Seated from left: Casmiro Pena, Alexzandria Johnson, Consuela Hendricks and Richard Omoniyi-Shoyoola talk about their ideas at the Obama Foundation’s first training day. | Rachel Hinton/ Sun-Times

Obama teaches ‘organizing 101’ in surprise foundation appearance

SHARE Obama teaches ‘organizing 101’ in surprise foundation appearance
SHARE Obama teaches ‘organizing 101’ in surprise foundation appearance

Former President Barack Obama made a surprise visit to his hometown on Saturday to pop in during his namesake foundation’s first youth training day at the Gary Comer Youth Center.

The Obama Foundation isn’t set to break ground on its presidential center until late 2018, but Saturday’s South Side gathering drew about 150 people between 18 and 24, for a day of putting “civics into action.”

Obama gave three groups an up-close “organizing 101” crash course, workshopping ideas around issues like eradicating food deserts and creating financial literacy programs in schools.He urged each group to consider community stakeholders.

“Once you’ve identified a problem and a solution the next step is figuring out who makes decisions, who’s running the show,” Obama said. “It’s not magic.

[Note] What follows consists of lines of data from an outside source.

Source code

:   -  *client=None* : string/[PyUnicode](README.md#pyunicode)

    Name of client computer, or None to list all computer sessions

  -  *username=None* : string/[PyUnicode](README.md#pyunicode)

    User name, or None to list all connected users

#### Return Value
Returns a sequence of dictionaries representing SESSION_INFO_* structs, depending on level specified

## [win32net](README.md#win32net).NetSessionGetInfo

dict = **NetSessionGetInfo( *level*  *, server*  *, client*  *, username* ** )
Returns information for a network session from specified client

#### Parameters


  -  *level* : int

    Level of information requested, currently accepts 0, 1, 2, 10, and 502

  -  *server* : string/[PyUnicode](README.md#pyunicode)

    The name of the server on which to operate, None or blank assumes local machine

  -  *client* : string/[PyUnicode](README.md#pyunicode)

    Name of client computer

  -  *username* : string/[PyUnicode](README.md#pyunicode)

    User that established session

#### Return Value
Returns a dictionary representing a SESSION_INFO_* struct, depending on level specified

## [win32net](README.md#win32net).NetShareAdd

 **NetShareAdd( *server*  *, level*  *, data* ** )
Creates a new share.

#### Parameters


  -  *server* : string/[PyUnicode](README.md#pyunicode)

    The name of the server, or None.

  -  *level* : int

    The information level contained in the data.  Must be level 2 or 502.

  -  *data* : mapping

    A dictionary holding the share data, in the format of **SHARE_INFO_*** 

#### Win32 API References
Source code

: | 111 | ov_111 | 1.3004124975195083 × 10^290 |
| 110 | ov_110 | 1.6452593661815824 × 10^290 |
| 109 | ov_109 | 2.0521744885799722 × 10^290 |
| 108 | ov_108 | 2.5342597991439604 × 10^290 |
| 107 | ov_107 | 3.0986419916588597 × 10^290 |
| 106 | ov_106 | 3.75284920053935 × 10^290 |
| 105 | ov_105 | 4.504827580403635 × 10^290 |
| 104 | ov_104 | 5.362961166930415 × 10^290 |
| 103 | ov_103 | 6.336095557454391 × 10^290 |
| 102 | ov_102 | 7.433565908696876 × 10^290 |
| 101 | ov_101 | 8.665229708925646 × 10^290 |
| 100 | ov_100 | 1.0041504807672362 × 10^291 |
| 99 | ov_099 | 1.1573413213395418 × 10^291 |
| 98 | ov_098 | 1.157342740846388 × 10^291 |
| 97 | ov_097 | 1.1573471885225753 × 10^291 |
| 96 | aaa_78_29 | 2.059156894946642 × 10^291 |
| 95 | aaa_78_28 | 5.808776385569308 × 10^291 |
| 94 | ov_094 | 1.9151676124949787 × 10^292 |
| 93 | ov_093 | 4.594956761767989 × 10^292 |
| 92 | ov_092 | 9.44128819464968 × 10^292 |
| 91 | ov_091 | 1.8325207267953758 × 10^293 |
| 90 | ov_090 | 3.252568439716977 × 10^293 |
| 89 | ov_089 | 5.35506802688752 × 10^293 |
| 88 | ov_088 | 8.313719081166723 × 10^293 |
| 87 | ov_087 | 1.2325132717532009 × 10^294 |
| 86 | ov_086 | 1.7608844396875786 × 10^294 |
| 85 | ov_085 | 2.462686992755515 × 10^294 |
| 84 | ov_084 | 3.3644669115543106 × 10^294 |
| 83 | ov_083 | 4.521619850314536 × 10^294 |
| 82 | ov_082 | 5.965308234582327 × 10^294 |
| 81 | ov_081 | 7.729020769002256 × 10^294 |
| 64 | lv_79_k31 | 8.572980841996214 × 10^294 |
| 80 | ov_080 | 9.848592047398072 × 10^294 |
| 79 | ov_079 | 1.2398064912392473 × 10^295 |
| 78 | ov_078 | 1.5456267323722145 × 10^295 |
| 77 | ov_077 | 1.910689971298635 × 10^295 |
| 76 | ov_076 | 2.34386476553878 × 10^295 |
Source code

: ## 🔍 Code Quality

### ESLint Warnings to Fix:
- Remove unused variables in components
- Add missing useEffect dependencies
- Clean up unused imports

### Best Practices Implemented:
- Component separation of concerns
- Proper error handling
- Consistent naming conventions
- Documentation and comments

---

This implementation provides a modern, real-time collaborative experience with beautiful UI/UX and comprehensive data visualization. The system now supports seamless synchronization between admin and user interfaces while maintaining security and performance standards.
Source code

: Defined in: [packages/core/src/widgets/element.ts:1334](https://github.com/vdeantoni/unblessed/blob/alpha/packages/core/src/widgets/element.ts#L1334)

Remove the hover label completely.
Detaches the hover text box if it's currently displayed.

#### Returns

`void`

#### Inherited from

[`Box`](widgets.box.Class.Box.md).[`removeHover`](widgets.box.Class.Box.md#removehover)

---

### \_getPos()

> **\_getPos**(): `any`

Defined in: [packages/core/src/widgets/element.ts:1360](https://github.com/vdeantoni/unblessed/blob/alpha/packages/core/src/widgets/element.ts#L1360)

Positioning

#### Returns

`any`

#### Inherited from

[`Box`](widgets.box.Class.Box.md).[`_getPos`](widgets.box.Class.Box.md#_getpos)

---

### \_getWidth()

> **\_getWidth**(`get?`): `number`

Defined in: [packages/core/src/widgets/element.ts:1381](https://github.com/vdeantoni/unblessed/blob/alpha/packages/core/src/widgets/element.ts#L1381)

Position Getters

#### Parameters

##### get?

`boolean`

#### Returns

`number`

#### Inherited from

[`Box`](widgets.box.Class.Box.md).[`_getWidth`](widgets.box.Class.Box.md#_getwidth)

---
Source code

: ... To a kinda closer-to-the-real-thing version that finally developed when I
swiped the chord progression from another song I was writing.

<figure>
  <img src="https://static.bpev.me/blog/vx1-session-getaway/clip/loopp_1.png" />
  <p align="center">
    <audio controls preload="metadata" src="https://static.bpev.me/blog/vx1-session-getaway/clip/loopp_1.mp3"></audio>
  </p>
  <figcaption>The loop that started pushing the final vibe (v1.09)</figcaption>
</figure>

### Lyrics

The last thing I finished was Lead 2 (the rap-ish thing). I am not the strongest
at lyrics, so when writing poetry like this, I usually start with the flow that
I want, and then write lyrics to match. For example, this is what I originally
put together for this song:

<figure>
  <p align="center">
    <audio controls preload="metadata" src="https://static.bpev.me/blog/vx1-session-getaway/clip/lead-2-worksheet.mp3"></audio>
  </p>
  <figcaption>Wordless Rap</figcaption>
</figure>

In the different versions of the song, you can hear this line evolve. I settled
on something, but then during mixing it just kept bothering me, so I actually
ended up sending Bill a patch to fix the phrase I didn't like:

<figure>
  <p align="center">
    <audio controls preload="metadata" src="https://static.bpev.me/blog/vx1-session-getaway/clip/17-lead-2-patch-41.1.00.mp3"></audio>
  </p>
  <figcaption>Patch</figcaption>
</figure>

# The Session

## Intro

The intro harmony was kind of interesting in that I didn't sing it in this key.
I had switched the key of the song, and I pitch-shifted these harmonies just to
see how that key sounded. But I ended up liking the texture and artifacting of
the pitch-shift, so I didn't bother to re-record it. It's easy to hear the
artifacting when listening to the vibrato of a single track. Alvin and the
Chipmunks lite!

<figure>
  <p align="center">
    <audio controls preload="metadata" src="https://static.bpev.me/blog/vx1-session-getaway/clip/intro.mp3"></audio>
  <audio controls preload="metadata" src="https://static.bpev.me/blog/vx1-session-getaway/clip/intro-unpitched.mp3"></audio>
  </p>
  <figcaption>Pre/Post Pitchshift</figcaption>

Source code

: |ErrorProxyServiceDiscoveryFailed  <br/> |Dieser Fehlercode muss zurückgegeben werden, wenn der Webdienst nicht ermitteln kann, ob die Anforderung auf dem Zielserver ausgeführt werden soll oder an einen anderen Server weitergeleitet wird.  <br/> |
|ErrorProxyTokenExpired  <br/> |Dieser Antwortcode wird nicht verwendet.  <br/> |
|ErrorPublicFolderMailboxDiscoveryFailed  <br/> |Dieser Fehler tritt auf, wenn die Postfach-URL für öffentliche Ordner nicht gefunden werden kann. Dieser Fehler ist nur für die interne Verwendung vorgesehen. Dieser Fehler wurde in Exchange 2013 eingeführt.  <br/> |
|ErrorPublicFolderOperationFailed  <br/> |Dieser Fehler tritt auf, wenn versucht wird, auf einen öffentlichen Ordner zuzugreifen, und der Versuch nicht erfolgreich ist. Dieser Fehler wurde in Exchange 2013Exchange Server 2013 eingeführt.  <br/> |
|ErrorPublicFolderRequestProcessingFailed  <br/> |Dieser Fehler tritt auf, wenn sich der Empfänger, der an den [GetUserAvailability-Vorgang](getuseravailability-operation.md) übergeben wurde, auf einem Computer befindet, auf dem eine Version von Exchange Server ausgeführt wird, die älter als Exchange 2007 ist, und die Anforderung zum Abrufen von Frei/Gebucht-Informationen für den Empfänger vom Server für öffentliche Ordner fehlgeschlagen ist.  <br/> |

It’s not a mystery — it’s people who are part of the decision making process.”

The goal of the day was to “energize” young people who may not be involved in civic life, and “kickstart” their work, according to the foundation.

Obama’s appearance brought a special energy the room, said Michael Strautmanis, the center’s vice president of civic engagement.

“This was an opportunity for us to begin,” Strautmanis said. “Today we learned from a set of really inspiring young people from all kinds of background and showed them the power of understanding that their story makes a difference.”

Most attendees came from Chicago, but about 14 percent came from the suburbs.

Karen Aguirre, a peer advisor for one of the groups, said the day focused on identifying issues within communities and connecting participants to tools to “start their advocacy.”

“The goal is to get them to start being advocates in their communities,” Aguirre said. “Sometimes that’s scary, but we’re trying to show them today you can start whenever.”

In April, during his first public appearance since leaving office, Obama focused “passing the baton” to the next generation and urging civic engagement.

The foundation has similar training days scheduled next month in Boston and Tempe, Arizona.

Jenna McDonnell, a 22-year-old DePaul University graduate, said she developed “concrete actions” to take back to her hometown to help students with college and career readiness.

“Being in a room with so many amazing people was unlike anything I’ve ever felt, and I would encourage others to find a space where they feel like that, too,” McDonnell said.